Giant Asymmetric Radiation from an Ultrathin Bianisotropic Metamaterial

TL;DR

This paper demonstrates that ultrathin bianisotropic metamaterials can produce highly asymmetric unidirectional radiation, significantly advancing control over electromagnetic emission without breaking reciprocity.

Contribution

It introduces a novel approach using magnetic plasmons in ultrathin metamaterials to achieve unprecedented radiation asymmetry.

Findings

Achieved a forward-to-backward emission asymmetry of 1:32

Demonstrated that thin metamaterials (~λ0/8) can produce high asymmetry

Showed potential for applications in directional emitters and lasers

Abstract

Unidirectional radiation is of particular interest in high-power lasing and optics. Commonly, however, it is difficult to achieve a unidirectional profile in such a system without breaking reciprocity. Recently, assisted by metamaterials without structural symmetry, antennas that radiate asymmetrically have been developed, hence providing the possibility of achieving unidirectionality. Nevertheless, it has been challenging to achieve extremely high radiation asymmetry in such antennas.

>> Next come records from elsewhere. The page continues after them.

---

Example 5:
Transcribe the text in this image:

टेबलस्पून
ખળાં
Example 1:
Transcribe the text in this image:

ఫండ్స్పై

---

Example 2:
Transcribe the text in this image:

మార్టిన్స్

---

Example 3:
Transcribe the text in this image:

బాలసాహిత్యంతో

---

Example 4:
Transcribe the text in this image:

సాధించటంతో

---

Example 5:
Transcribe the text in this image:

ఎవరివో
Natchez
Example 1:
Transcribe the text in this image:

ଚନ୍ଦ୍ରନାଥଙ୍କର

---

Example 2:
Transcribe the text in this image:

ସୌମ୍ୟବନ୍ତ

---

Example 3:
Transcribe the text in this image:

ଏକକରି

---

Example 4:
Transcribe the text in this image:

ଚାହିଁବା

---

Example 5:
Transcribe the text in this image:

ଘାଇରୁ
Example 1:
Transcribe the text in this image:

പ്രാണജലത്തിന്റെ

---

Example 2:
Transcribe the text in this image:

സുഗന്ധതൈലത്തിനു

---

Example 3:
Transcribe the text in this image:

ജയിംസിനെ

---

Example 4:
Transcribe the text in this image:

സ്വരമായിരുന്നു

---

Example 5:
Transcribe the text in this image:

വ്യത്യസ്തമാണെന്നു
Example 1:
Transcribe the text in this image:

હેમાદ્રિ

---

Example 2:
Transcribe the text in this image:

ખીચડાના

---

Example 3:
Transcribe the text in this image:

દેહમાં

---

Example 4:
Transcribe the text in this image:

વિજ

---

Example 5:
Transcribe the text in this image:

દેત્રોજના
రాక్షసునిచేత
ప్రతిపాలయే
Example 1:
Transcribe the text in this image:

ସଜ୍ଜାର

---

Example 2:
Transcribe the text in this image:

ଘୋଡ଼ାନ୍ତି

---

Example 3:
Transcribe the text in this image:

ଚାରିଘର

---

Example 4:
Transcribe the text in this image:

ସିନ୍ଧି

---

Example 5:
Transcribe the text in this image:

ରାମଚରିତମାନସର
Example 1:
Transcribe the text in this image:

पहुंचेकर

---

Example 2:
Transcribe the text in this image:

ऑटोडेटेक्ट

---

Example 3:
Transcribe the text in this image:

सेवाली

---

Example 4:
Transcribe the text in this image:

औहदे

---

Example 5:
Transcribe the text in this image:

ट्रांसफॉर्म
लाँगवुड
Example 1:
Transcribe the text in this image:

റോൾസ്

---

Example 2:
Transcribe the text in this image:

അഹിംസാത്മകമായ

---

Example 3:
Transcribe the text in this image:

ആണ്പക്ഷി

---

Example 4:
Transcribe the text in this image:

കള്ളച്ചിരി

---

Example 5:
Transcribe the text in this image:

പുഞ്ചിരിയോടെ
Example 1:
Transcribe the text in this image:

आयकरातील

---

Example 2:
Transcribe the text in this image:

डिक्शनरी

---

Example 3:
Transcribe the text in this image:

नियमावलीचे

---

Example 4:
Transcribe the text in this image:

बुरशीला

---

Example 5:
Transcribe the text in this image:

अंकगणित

Here, we demonstrate that this radiation asymmetry is further enhanced when magnetic plasmons are present in the metamaterials. Experimentally, we show that a thin metamaterial with a thickness of approximately {\lambda}_0/8 can exhibit a forward-to-backward emission asymmetry of up to 1:32 without any optimization. Our work paves the way for manipulating asymmetric radiation by means of metamaterials and may have a variety of promising applications, such as directional optical and quantum emitters, lasers, and absorbers.